Values and Consequences

Without any of the previous three grounded in reality, then Cook's concern about "people thinking like computers- without values or compassion. without concern for consequences" is not really a big deal. Compassion is not a virtue if the subject of the compassion has no intrinsic value, and if there is no objective good, then a "virtue" is no different than a "vice" (they would be synonymous, at best, and meaningless, at worst). In the same vein, "help" and "hurt" are also no different from each other (same implications). The concern for consequences is reduced to a concern for merely undesired natural effects of a natural cause on natural objects with no intrinsic value.

Trivial Things of Life?

When Cook's claims are investigated philosophically, we discover that they have no foundation in his worldview at all. Without God, humans have no value, no purpose, and no meaning, which is a pretty depressing and cynical way to see the world. But if God does not exist, reality is depressing and cynical. Considering his worldview has no way to ground anything that he said, it is no wonder to me that Cook concluded his speech discouraging the students from giving into the cynicism of the internet. If they do, no doubt it is because they have discovered the truth of such a worldview. Cook wants them to believe that his claims are objective features of reality. Ironically enough, Cook, at a commencement speech for a celebration of acquisition of great knowledge, has just told the world to believe several useful fictions. The cause of cynicism is not the "trivial things of life," but the reality of the worldview he promoted from the introduction of his speech.

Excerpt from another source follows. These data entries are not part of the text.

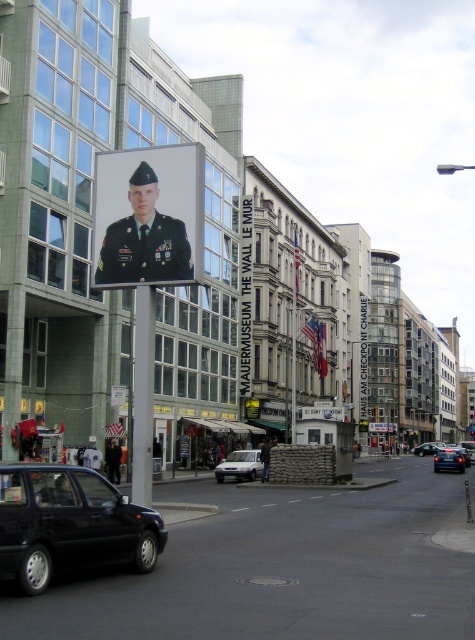
Does point (101, 540) come farther from viewer compared to point (449, 451)?

No.

Is shiny black car at lower left smaller than shiny black sedan at lower right?

Yes, shiny black car at lower left is smaller than shiny black sedan at lower right.

What do you see at coordinates (69, 524) in the screenshot? The image size is (475, 640). I see `shiny black car at lower left` at bounding box center [69, 524].

In order to click on shiny black car at lower left in this screenshot , I will do `click(69, 524)`.

Is white matte van at center above blue metallic sedan at center?

Correct, white matte van at center is located above blue metallic sedan at center.

Is point (256, 454) behind point (431, 445)?

No, (256, 454) is in front of (431, 445).

Is point (245, 460) positioned before point (427, 444)?

Yes.

At what (x,y) coordinates should I click in order to perform the action: click on white matte van at center. Please return your answer as a coordinate pair (x, y). The image size is (475, 640). Looking at the image, I should click on (239, 465).

Is metallic pole at center above shiny black sedan at lower right?

Yes, metallic pole at center is above shiny black sedan at lower right.

In order to click on metallic pole at center in this screenshot , I will do [x=142, y=394].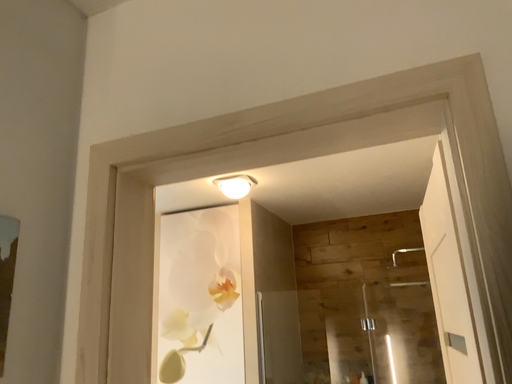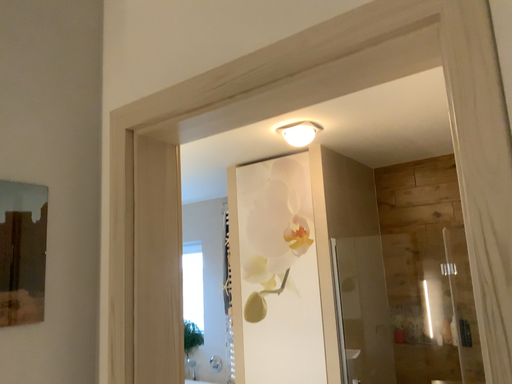
Question: Which way did the camera rotate in the video?

Choices:
 (A) rotated upward
 (B) rotated downward

Answer: (B)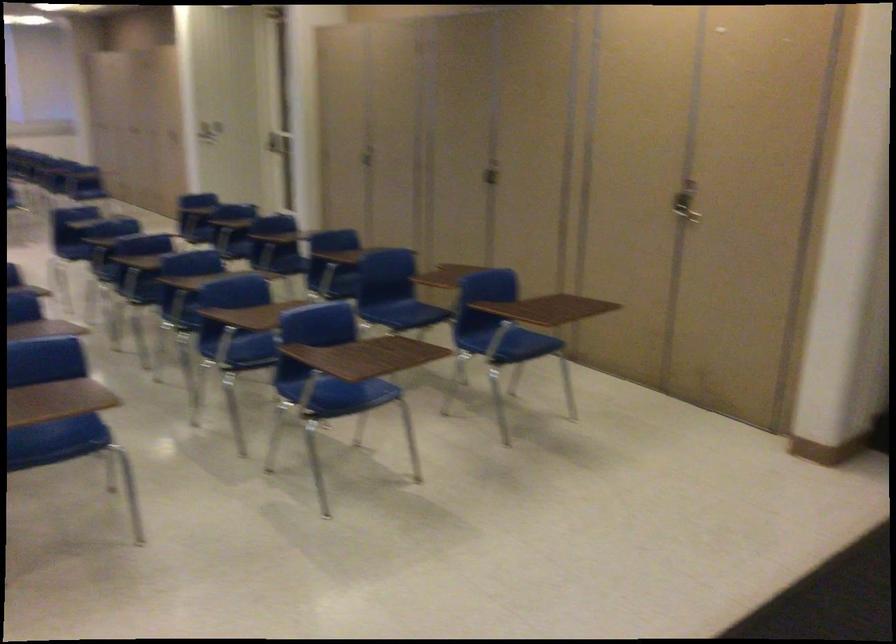
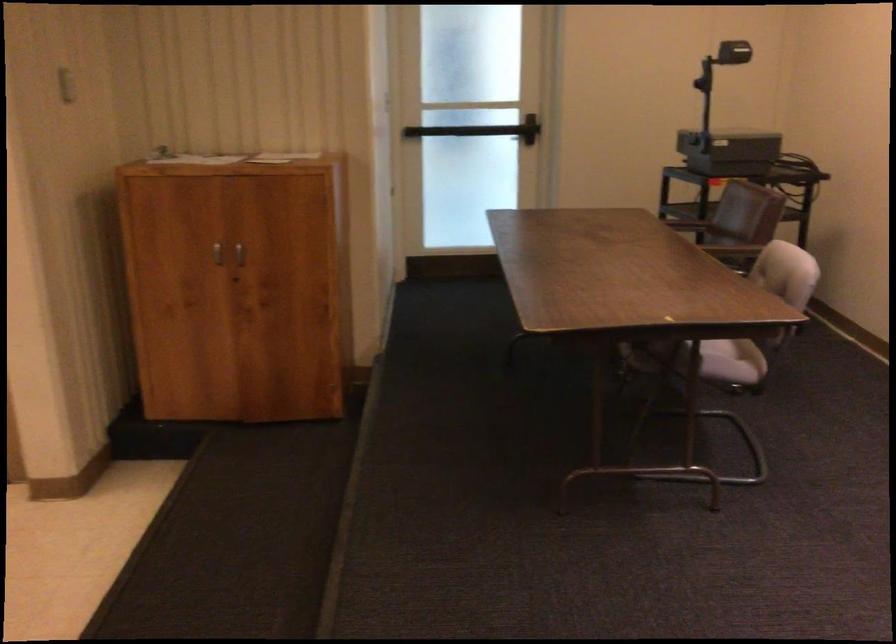
Question: How did the camera likely rotate?

Choices:
 (A) Left
 (B) Right
 (C) Up
 (D) Down

Answer: (B)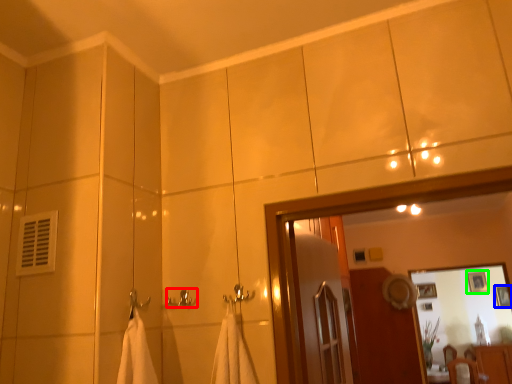
Question: Estimate the real-world distances between objects in this image. Which object is farther from towel bar (highlighted by a red box), picture frame (highlighted by a blue box) or picture frame (highlighted by a green box)?

Choices:
 (A) picture frame
 (B) picture frame

Answer: (A)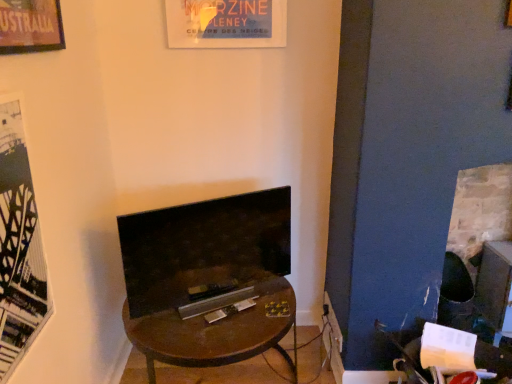
Find the location of a particular element. vacant area in front of metallic silver magazine at center is located at coordinates (236, 331).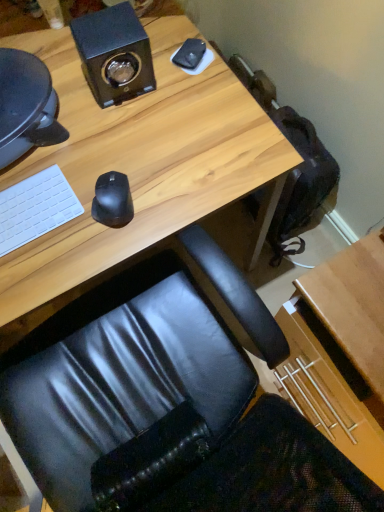
Where is `vacant point to the right of white matte keyboard at left`? The height and width of the screenshot is (512, 384). vacant point to the right of white matte keyboard at left is located at coordinates (96, 210).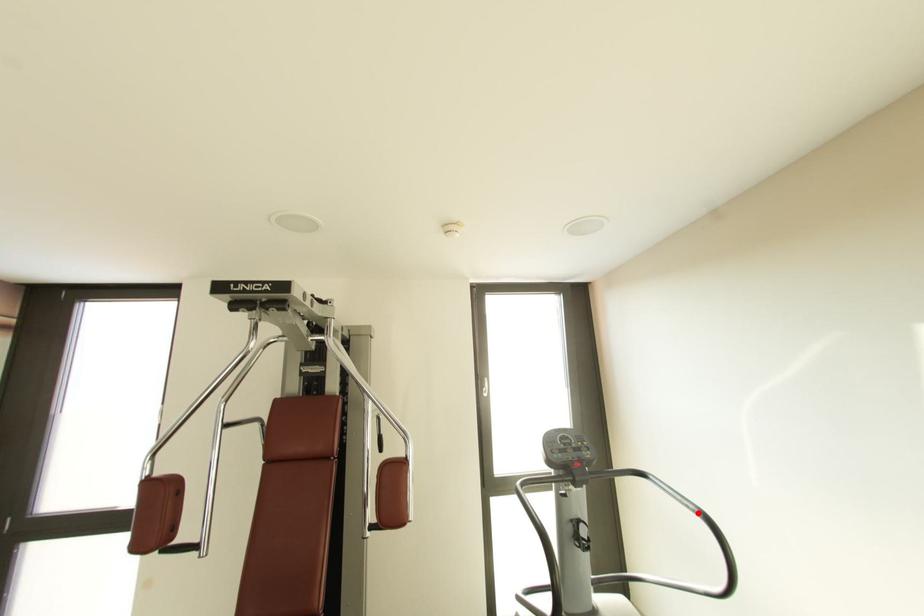
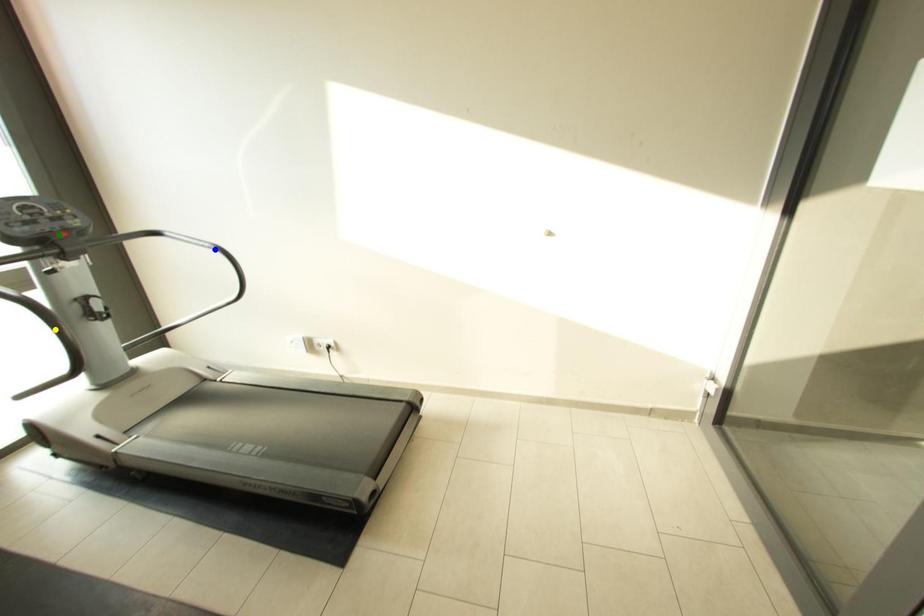
Question: I am providing you with two images of the same scene from different viewpoints. A red point is marked on the first image. You are given multiple points on the second image. Which mark in image 2 goes with the point in image 1?

Choices:
 (A) green point
 (B) yellow point
 (C) blue point

Answer: (C)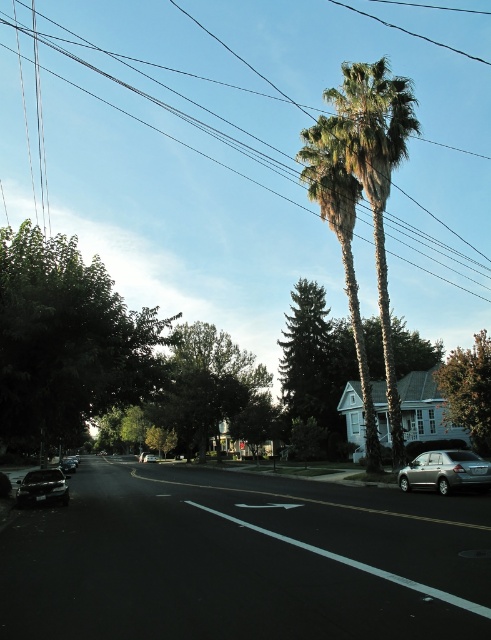
Question: Which object appears closest to the camera in this image?

Choices:
 (A) shiny black sedan at lower left
 (B) satin silver sedan at lower right
 (C) green textured tree at right

Answer: (B)

Question: Can you confirm if green leafy tree at left is positioned to the right of shiny black sedan at lower left?

Choices:
 (A) yes
 (B) no

Answer: (B)

Question: In this image, where is green leafy tree at left located relative to green textured tree at right?

Choices:
 (A) below
 (B) above

Answer: (B)

Question: Which point appears closest to the camera in this image?

Choices:
 (A) (143, 456)
 (B) (380, 113)
 (C) (103, 340)
 (D) (453, 376)

Answer: (C)

Question: Does green leafy palm trees at upper right appear on the left side of satin silver sedan at lower right?

Choices:
 (A) yes
 (B) no

Answer: (B)

Question: Estimate the real-world distances between objects in this image. Which object is closer to the satin silver sedan at lower right?

Choices:
 (A) green leafy tree at center
 (B) black wire at upper center
 (C) green textured tree at right

Answer: (C)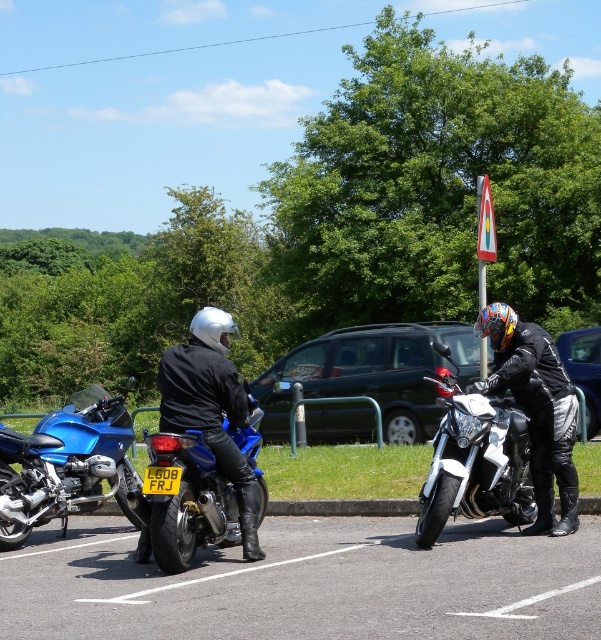
Is point (487, 449) more distant than point (522, 401)?

No, it is in front of (522, 401).

Who is lower down, white glossy motorcycle at center or matte black motorcycle at right?

Positioned lower is white glossy motorcycle at center.

From the picture: Measure the distance between white glossy motorcycle at center and camera.

white glossy motorcycle at center and camera are 7.30 meters apart.

Identify the location of white glossy motorcycle at center. The height and width of the screenshot is (640, 601). (475, 461).

Does black rubber motorcycle at lower center lie behind blue metallic motorcycle at center?

That is False.

Consider the image. Does black rubber motorcycle at lower center appear under blue metallic motorcycle at center?

Correct, black rubber motorcycle at lower center is located below blue metallic motorcycle at center.

I want to click on black rubber motorcycle at lower center, so click(310, 582).

Is blue metallic motorcycle at left positioned at the back of matte black motorcycle at right?

Yes, blue metallic motorcycle at left is behind matte black motorcycle at right.

Is point (49, 445) less distant than point (545, 380)?

No.

This screenshot has height=640, width=601. What are the coordinates of `blue metallic motorcycle at left` in the screenshot? It's located at (66, 465).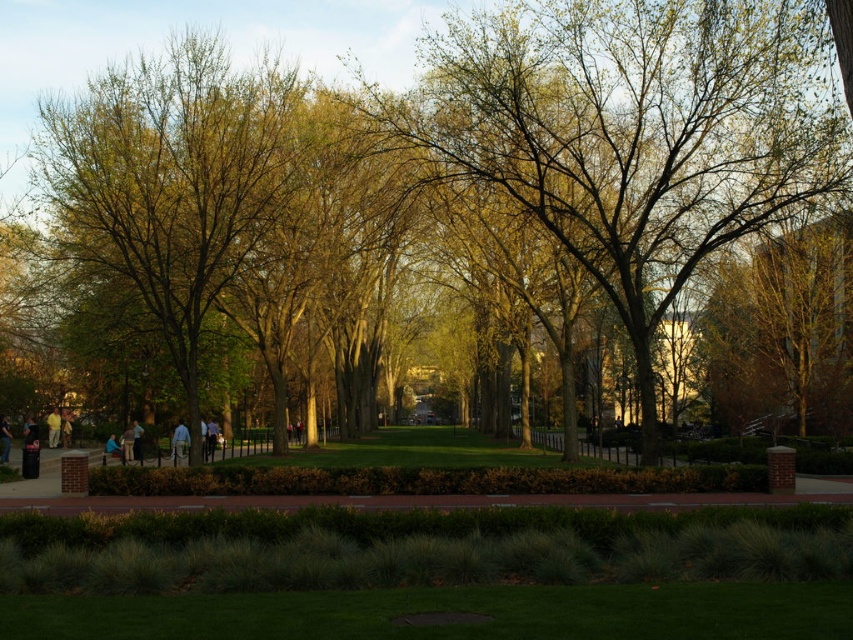
You are standing on the paved pathway in the park and want to walk towards the point labeled as point (70, 186). However, there is an obstacle at point (27, 307). Will you encounter the obstacle before reaching your destination?

Yes, you will encounter the obstacle at point (27, 307) before reaching your destination at point (70, 186) because point (27, 307) is closer to you than point (70, 186).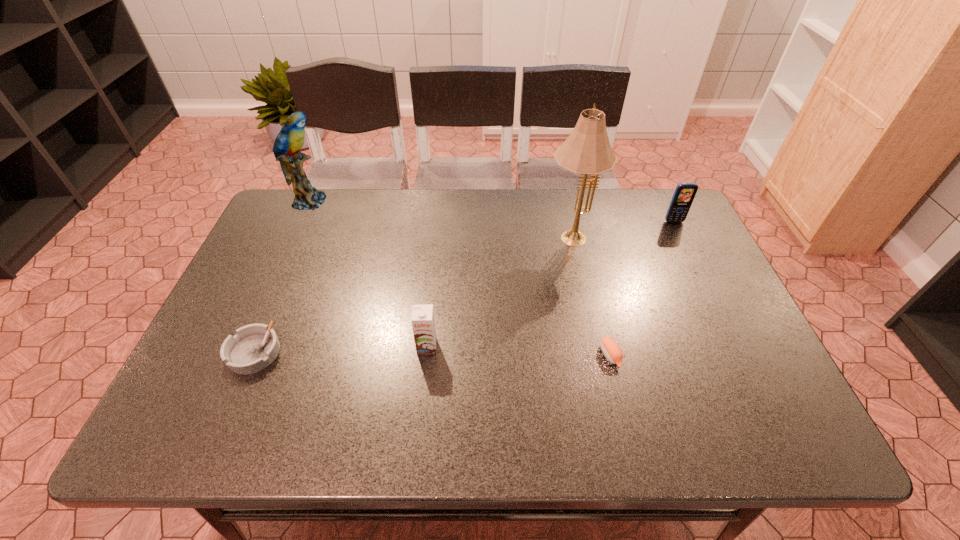
This screenshot has width=960, height=540. Identify the location of object that is at the far right corner. (684, 194).

In order to click on vacant space at the far edge of the desktop in this screenshot , I will do `click(349, 199)`.

In order to click on free region at the near edge of the desktop in this screenshot , I will do `click(499, 416)`.

This screenshot has width=960, height=540. In the image, there is a desktop. Identify the location of vacant space at the left edge. (202, 355).

Locate an element on the screen. This screenshot has height=540, width=960. free spot at the right edge of the desktop is located at coordinates (653, 244).

At what (x,y) coordinates should I click in order to perform the action: click on blank space at the far right corner. Please return your answer as a coordinate pair (x, y). The height and width of the screenshot is (540, 960). Looking at the image, I should click on (672, 226).

The width and height of the screenshot is (960, 540). In order to click on free space between the lampshade and the farthest object in this screenshot , I will do `click(440, 218)`.

Image resolution: width=960 pixels, height=540 pixels. In order to click on unoccupied position between the second tallest object and the rightmost object in this screenshot , I will do `click(492, 212)`.

Locate an element on the screen. vacant point located between the lampshade and the cellular telephone is located at coordinates (622, 228).

Image resolution: width=960 pixels, height=540 pixels. Find the location of `free point between the chocolate milk and the parrot`. free point between the chocolate milk and the parrot is located at coordinates (368, 274).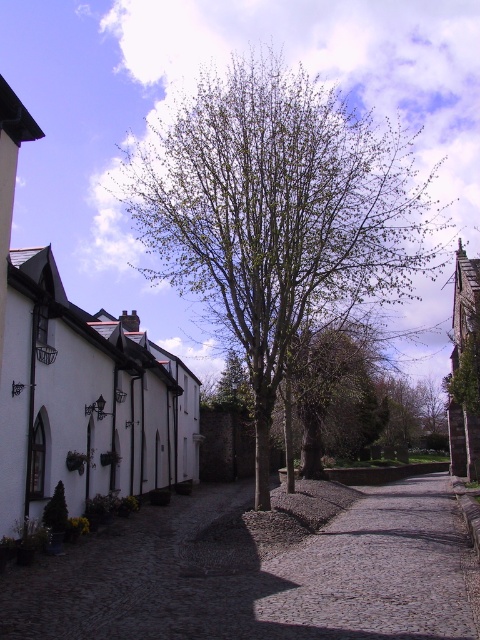
You are standing on the cobblestone street and want to take a photo of both the point at coordinates (235,140) and the point at coordinates (350,612). Which point is closer to your camera lens?

Point (235,140) is further to the camera than point (350,612), so the point at coordinates (350,612) is closer to your camera lens.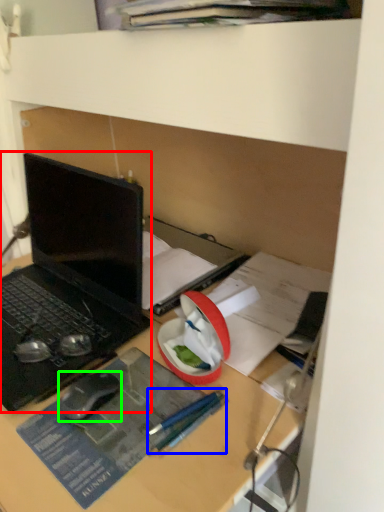
Question: Considering the real-world distances, which object is farthest from laptop (highlighted by a red box)? pencil (highlighted by a blue box) or mouse (highlighted by a green box)?

Choices:
 (A) pencil
 (B) mouse

Answer: (A)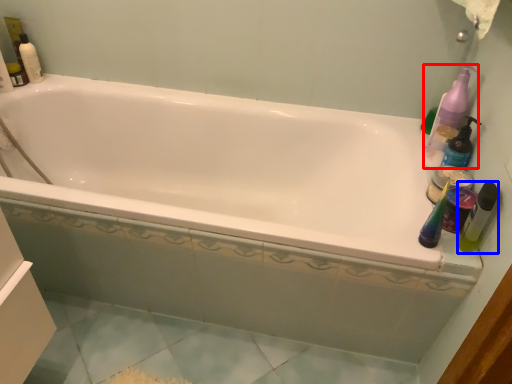
Question: Which object appears closest to the camera in this image, cleaning product (highlighted by a red box) or mouthwash (highlighted by a blue box)?

Choices:
 (A) cleaning product
 (B) mouthwash

Answer: (B)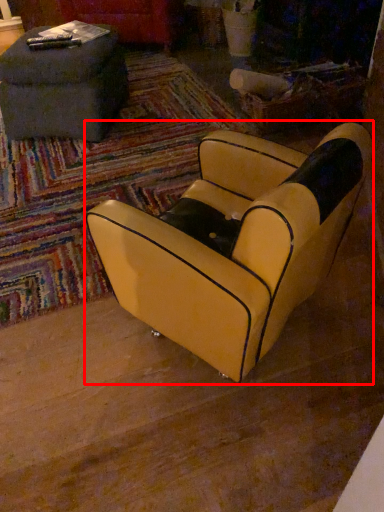
Question: Observing the image, what is the correct spatial positioning of chair (annotated by the red box) in reference to table?

Choices:
 (A) right
 (B) left

Answer: (A)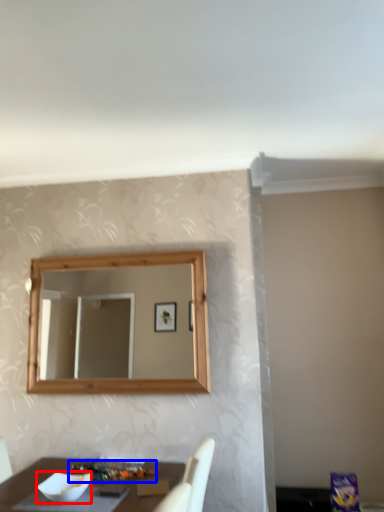
Question: Among these objects, which one is nearest to the camera, bowl (highlighted by a red box) or food (highlighted by a blue box)?

Choices:
 (A) bowl
 (B) food

Answer: (A)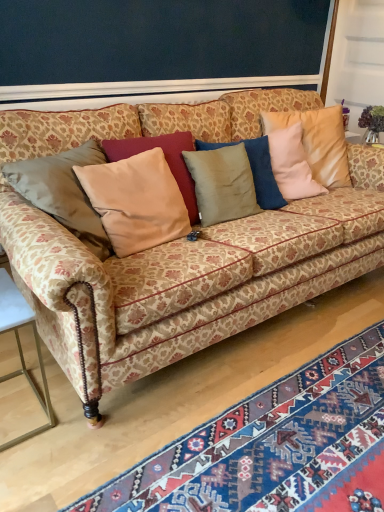
Find the location of `free space below gold metallic table at lower left (from a real-world perspective)`. free space below gold metallic table at lower left (from a real-world perspective) is located at coordinates (19, 411).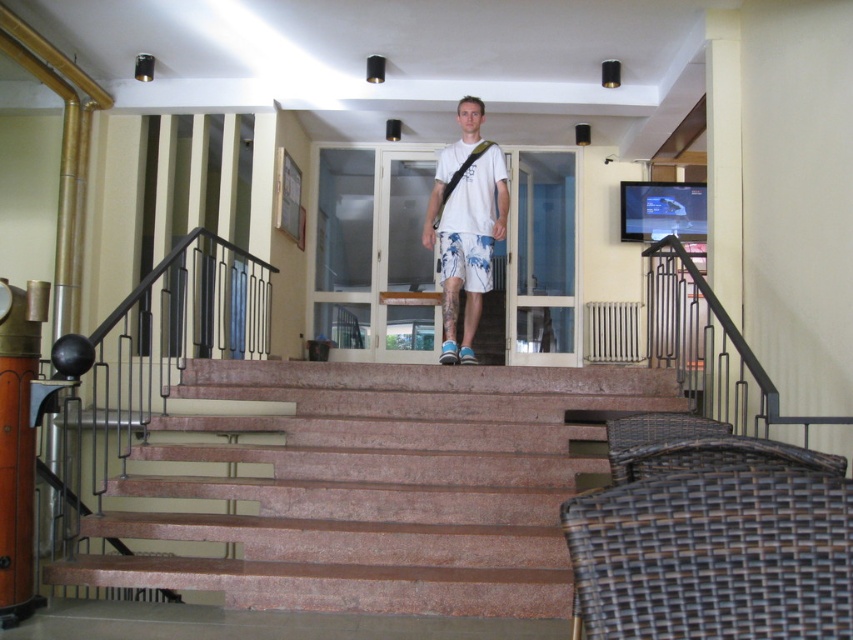
Question: Can you confirm if marble stairs at center is smaller than white floral shorts at center?

Choices:
 (A) no
 (B) yes

Answer: (A)

Question: Which point is farther from the camera taking this photo?

Choices:
 (A) (430, 234)
 (B) (482, 285)

Answer: (A)

Question: Which of the following is the farthest from the observer?

Choices:
 (A) (457, 262)
 (B) (395, 467)
 (C) (474, 211)

Answer: (C)

Question: Can you confirm if white cotton t-shirt at center is positioned below white floral shorts at center?

Choices:
 (A) no
 (B) yes

Answer: (A)

Question: Can you confirm if white cotton t-shirt at center is thinner than white floral shorts at center?

Choices:
 (A) no
 (B) yes

Answer: (A)

Question: Estimate the real-world distances between objects in this image. Which object is farther from the marble stairs at center?

Choices:
 (A) white floral shorts at center
 (B) white cotton t-shirt at center

Answer: (A)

Now, if Cook is wrong and God does exist, then what he said has full grounding and should be accepted. Cook really did give a great speech that I agreed with (because I believe God exists [for numerous scientific, philosophical, historical, and experiential reasons given on this blog], thus everything Cook claimed has grounding in reality). But by rejecting God, he undermined his whole speech before he even got started. He wanted to deny the Christian God yet appeal to what only the Christian God can provide- Tim Cook wanted to have his Apple pie and eat it too.